Document extract>
::::::

Another Day in Punktown
By Matt Shaw

184416447002lzzzzzzz

Author Jeffrey Thomas, a Westborough native, is most likely deeply disturbed, as many artistic geniuses are. What else could explain the harrowing, mind-bending, pulse-pounding fiction that he pumps out on such a regular basis?

Take, for example, his newest novel, Health Agent (Raw Dog Screaming Press, 2008). The novel opens on a male prostitute, Bum Junket, in a train station. Bum is infected with a new, strikingly resistant STD called Mustav Six-seventy, and is slowly dying. He pauses for a minute in the train station and contemplates his past, remembers a lover who died of the same disease, and resigns himself to planning out his final days in Paxton (a.k.a. Punktown) on the planet Oasis. Then he meets a man with a high-tech lighter in the bathroom, and things change considerably.

Thomas spends his time traveling between the US and Vietnam, and his affinity for Asian culture definitely shows. His books are laced with futuristic mirror images of Japanese pop culture, from cute little dolls that secrete kids’ drinks to anime-like superpowered police agents. Stark, bleak and foreboding, Punktown often has the dense, heady atmosphere of Akira and the rough-and-tumble dialogue of a Raymond Chandler novel. A more intriguing mash-up you’re unlikely to find.

Perhaps his most successful works are those starring Jeremy Stake, a mutant private eye with shape-shifting abilities beyond his control. One of that series, Deadstock (Solaris, 2007), recently received a starred review in Publisher’s Weekly and was a finalist for the John W. Campbell Award. A mysterious and haunting sci-fi thriller, the book tracks detective Stake as he tries to locate a rare, biologically engineered doll. His client, a super-tycoon named Fukuda, grows and raises life forms for cheap labor and entertainment. The setting is the futuristic earth colony called Punktown, a gigantic city populated by countless races, a breeding ground for crime and violence.

::::::

Data for review>
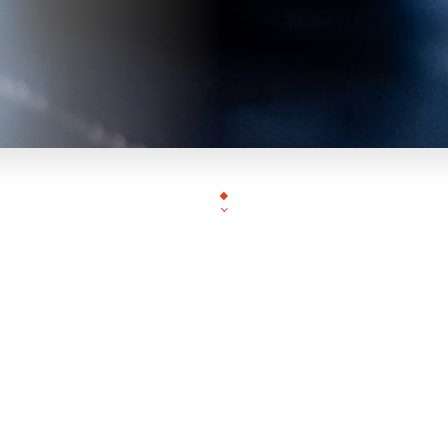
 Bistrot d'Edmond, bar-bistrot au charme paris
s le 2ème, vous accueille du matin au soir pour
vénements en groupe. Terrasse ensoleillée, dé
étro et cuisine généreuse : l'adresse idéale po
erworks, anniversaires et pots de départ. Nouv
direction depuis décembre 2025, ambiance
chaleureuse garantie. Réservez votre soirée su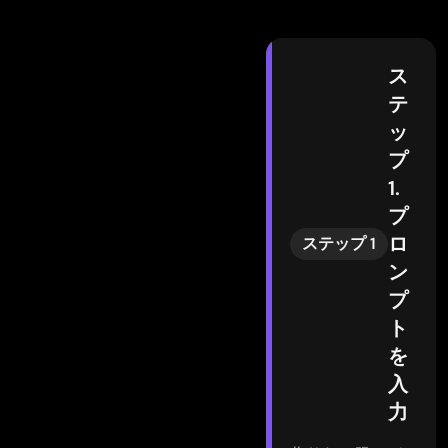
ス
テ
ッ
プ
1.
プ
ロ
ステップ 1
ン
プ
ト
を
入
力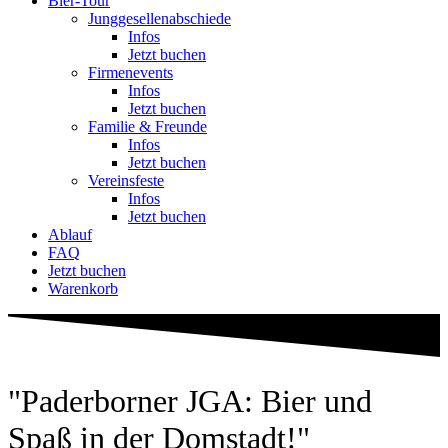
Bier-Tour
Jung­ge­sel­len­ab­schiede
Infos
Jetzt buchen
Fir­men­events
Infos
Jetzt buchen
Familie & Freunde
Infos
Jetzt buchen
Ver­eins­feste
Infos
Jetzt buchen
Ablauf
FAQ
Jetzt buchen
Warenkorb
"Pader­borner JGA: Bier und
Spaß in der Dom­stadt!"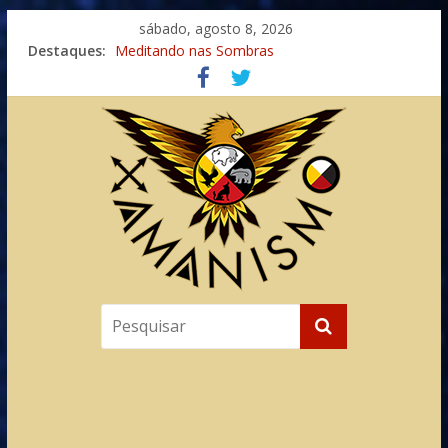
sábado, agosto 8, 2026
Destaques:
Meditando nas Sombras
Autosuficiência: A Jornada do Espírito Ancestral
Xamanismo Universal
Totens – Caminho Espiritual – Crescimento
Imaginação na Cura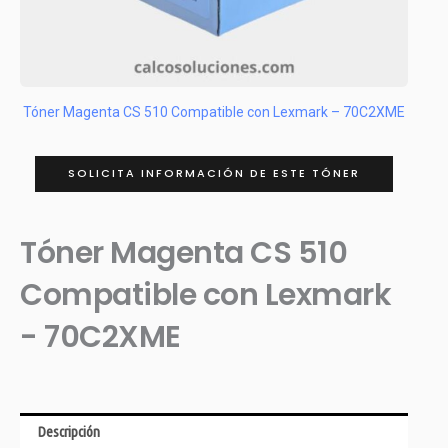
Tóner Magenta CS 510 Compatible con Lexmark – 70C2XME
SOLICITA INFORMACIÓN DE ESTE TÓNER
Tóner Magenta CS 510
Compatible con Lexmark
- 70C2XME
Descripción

::::::

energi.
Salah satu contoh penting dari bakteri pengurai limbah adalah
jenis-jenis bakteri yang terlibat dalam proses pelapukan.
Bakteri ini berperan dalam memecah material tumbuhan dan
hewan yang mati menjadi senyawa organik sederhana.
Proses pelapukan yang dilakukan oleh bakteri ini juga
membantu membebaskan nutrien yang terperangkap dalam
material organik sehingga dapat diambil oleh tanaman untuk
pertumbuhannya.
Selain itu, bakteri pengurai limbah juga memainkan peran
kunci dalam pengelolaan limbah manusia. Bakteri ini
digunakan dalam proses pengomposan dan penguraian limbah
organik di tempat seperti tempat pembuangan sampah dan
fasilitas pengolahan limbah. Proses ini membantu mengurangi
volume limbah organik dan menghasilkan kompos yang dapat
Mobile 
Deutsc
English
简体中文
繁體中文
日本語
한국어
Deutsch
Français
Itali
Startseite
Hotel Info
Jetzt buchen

::::::

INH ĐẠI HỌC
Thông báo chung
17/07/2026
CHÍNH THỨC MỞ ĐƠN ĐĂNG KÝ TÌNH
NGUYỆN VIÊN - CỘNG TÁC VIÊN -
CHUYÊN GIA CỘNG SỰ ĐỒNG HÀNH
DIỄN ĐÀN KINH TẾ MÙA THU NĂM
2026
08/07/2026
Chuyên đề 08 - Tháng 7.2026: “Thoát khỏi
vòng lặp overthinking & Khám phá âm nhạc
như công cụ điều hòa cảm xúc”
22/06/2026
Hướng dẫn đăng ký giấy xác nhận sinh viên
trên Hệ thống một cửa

::::::

What you need to do>
Return the full article on Jeffrey Thomas and his Punktown fiction, reproducing every line without any changes.

Response to the exercise>
Another Day in Punktown
By Matt Shaw

184416447002lzzzzzzz

Author Jeffrey Thomas, a Westborough native, is most likely deeply disturbed, as many artistic geniuses are. What else could explain the harrowing, mind-bending, pulse-pounding fiction that he pumps out on such a regular basis?

Take, for example, his newest novel, Health Agent (Raw Dog Screaming Press, 2008). The novel opens on a male prostitute, Bum Junket, in a train station. Bum is infected with a new, strikingly resistant STD called Mustav Six-seventy, and is slowly dying. He pauses for a minute in the train station and contemplates his past, remembers a lover who died of the same disease, and resigns himself to planning out his final days in Paxton (a.k.a. Punktown) on the planet Oasis. Then he meets a man with a high-tech lighter in the bathroom, and things change considerably.

Thomas spends his time traveling between the US and Vietnam, and his affinity for Asian culture definitely shows. His books are laced with futuristic mirror images of Japanese pop culture, from cute little dolls that secrete kids’ drinks to anime-like superpowered police agents. Stark, bleak and foreboding, Punktown often has the dense, heady atmosphere of Akira and the rough-and-tumble dialogue of a Raymond Chandler novel. A more intriguing mash-up you’re unlikely to find.

Perhaps his most successful works are those starring Jeremy Stake, a mutant private eye with shape-shifting abilities beyond his control. One of that series, Deadstock (Solaris, 2007), recently received a starred review in Publisher’s Weekly and was a finalist for the John W. Campbell Award. A mysterious and haunting sci-fi thriller, the book tracks detective Stake as he tries to locate a rare, biologically engineered doll. His client, a super-tycoon named Fukuda, grows and raises life forms for cheap labor and entertainment. The setting is the futuristic earth colony called Punktown, a gigantic city populated by countless races, a breeding ground for crime and violence.